В дальнем углу сознания мелькнула скользкая мысль о том, что это, пожалуй, уже и не любовь. И не попытка растаять в родном, теплом, близком: расплыться в своей половине, уйти во второе «я». Это был даже не секс ради секса, как удовольствие и времяпрепровождение. Это больше всего напоминало выполнение некоторого молча подразумеваемого обязательства, или, проще — прием снотворного — последняя попытка уйти хоть ненадолго из жизни — отбарабанить свое и заснуть.
«Ее не следует тянуть в эту историю, — подумал Белов. — Этот внезапно возникший крест — он только мой. Хотя и я его, в сущности, не заказывал. Но он мой, не ее! Ведь если не хочешь потерять все, любовь не следует грузить выше допуска; до выпрямления рессор — не надо».
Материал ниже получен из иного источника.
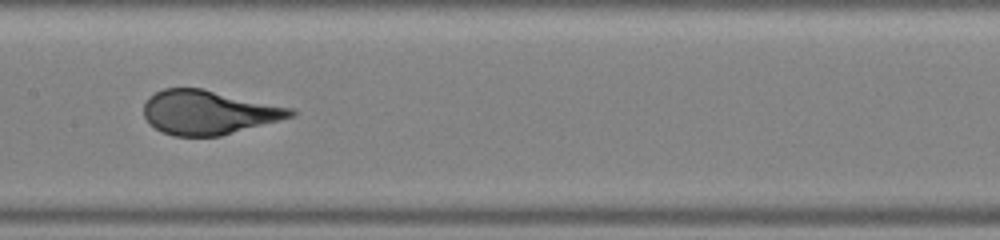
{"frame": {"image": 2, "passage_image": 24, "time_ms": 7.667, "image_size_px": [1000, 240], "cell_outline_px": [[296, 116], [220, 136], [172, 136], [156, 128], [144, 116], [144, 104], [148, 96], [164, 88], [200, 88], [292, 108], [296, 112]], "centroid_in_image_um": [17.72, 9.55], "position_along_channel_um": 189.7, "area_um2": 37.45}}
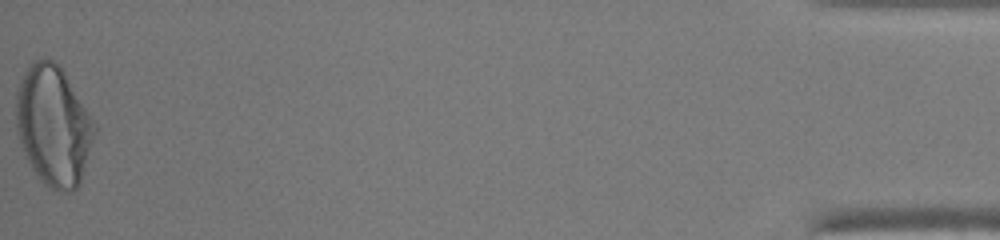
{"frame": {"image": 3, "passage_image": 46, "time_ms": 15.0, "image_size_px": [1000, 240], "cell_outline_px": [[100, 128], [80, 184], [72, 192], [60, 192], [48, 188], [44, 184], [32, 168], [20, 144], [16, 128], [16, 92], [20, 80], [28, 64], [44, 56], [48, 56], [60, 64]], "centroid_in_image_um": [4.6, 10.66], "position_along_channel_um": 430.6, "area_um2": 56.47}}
Любовь как перекаленная сталь: тверда, но и хрупка. Она может выдержать неимоверное давление, резкий жар, резкий холод и стать только тверже. Но может она и внезапно хрупнуть на самом, казалось бы, бытовом и вполне безобидном изгибе судьбы.
Так, например, как хрупнула любовь Тренихина той осенью на третьем курсе…

* * *
На третьем курсе осенью у Тренихина случилась большая любовь. Как и всякая большая любовь, она образовалась из ничего и совершенно внезапно.
С Анечкой Румянцевой Борька схлестнулся случайно и, что для Тренихина было особенно не характерно — в абсолютно пристойном месте: в Третьяковской галерее.
Судьба их буквально столкнула возле известной картины Нестерова «Лисичка».
Борис, не сводя глаз с переднего плана, отступил на пару шагов, чтобы «включить в глаза» всю композицию целиком и, отступая, сильно толкнул спиной стоящую сзади Анечку. Конечно, он тут же вежливо извинился. На ее вопрос, всегда ли он ходит спиной вперед, Борис ответил, что нет, не всегда. Только по выходным.
В зал Врубеля они пошли уже вместе.
Потом, выйдя из Третьяковки, оба с удивлением обнаружили, что домой им идти по дороге: Анечка жила в одной из цековских башен среди больших и малых Бронных, а Борька снимал в ту осень комнату в коммуналке на четвертой Тверской-Ямской. Довести до дому милую Анечку, а потом уже двинуть к себе за Маяковку сам Бог велел.
Проводив Анечку до подъезда, Борис был зазван на чай: день был промозглый, и оба ужасно замерзли, одевшись с утра не по погоде.
– Согреться?…Чаем?!?
– А почему бы нет?
– Ну что ж, я в этом без комплексов. Можно и чаем.
– Ну, пошли тогда!
Оба Аничкиных предка были дома по причине воскресного дня, о чем, конечно, милая Анечка не могла не знать.
Так, совершенно естественным образом, Борис в один день познакомился с самой «что ни на есть на свете, ты и не видел таких, я клянусь тебе, точно, старик», втюрился выше ушей и сразу же был представлен, «не отходя от кассы», предкам. Причем все залпом: в течение четырех-пяти часов.
Борька произвел на родителей самое неизгладимое впечатление, нарисовав, между делом, за чаем их Пусика — огромного голубого перса, а затем заодно также Чама — тупого и расхлябанного сенбернара.
С точки зрения отца Анечки, одного из серых кардиналов ГТУ ГКЭСа*, Борис подходил идеально: безупречно русский скромный парень, в выходной ходит в Третьяковку один, без пьяных друзей, ходит изучать также безупречно русского православного художника Нестерова, вырос в детдоме, родственников нет — а это просто замечательно! Далее, парень при галстуке, вежлив-корректен до судорог, на пол не харкает, в солонку руками не лезет, не указывает пальцем в лицо и на вещи, не чешет под столом ногу об ногу, носом не шмыгает, губ рукавом не утирает. Мало того, парнишка при деле: учится в художественном, в который — раз одинок, как перст в унитазе — поступил сам, благодаря напору и усердию. (Про талант Анечкин папа слыхал как-то в детстве, но не особо прислушивался.) Конечно, усердие и напор — что же еще?